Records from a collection
++++++++++++++++++++

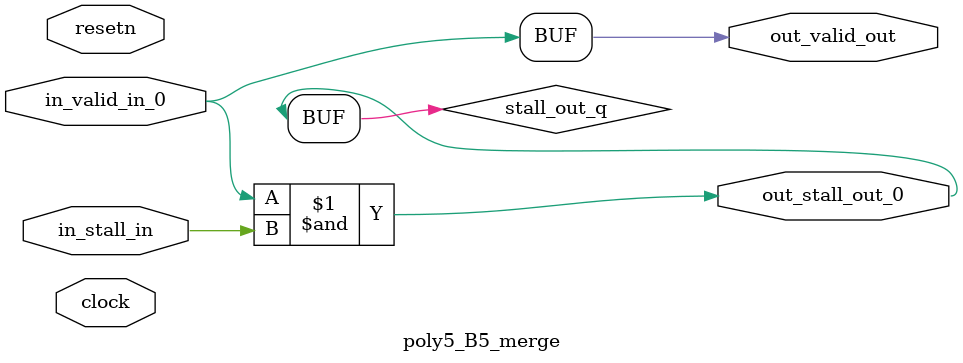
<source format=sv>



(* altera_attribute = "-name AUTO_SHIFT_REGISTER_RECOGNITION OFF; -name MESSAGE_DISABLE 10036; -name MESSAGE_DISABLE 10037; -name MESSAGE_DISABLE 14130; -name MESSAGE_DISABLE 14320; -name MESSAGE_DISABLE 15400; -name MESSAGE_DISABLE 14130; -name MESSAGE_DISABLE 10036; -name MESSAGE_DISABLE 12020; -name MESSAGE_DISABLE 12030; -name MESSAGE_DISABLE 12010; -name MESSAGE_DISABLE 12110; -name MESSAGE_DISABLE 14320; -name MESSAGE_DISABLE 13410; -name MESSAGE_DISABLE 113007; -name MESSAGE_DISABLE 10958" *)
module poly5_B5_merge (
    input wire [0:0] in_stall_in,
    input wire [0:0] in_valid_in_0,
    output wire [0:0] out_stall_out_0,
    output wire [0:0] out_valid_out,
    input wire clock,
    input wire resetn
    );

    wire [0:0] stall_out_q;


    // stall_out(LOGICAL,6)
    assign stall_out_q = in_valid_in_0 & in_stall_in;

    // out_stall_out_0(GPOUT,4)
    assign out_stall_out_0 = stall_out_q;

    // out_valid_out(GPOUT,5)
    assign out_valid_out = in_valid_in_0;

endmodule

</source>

++++++++++++++++++++

= Request =
Every entry above needs to be copied exactly, and no pictures go with it.

= Reply =
<source format=sv>



(* altera_attribute = "-name AUTO_SHIFT_REGISTER_RECOGNITION OFF; -name MESSAGE_DISABLE 10036; -name MESSAGE_DISABLE 10037; -name MESSAGE_DISABLE 14130; -name MESSAGE_DISABLE 14320; -name MESSAGE_DISABLE 15400; -name MESSAGE_DISABLE 14130; -name MESSAGE_DISABLE 10036; -name MESSAGE_DISABLE 12020; -name MESSAGE_DISABLE 12030; -name MESSAGE_DISABLE 12010; -name MESSAGE_DISABLE 12110; -name MESSAGE_DISABLE 14320; -name MESSAGE_DISABLE 13410; -name MESSAGE_DISABLE 113007; -name MESSAGE_DISABLE 10958" *)
module poly5_B5_merge (
    input wire [0:0] in_stall_in,
    input wire [0:0] in_valid_in_0,
    output wire [0:0] out_stall_out_0,
    output wire [0:0] out_valid_out,
    input wire clock,
    input wire resetn
    );

    wire [0:0] stall_out_q;


    // stall_out(LOGICAL,6)
    assign stall_out_q = in_valid_in_0 & in_stall_in;

    // out_stall_out_0(GPOUT,4)
    assign out_stall_out_0 = stall_out_q;

    // out_valid_out(GPOUT,5)
    assign out_valid_out = in_valid_in_0;

endmodule

</source>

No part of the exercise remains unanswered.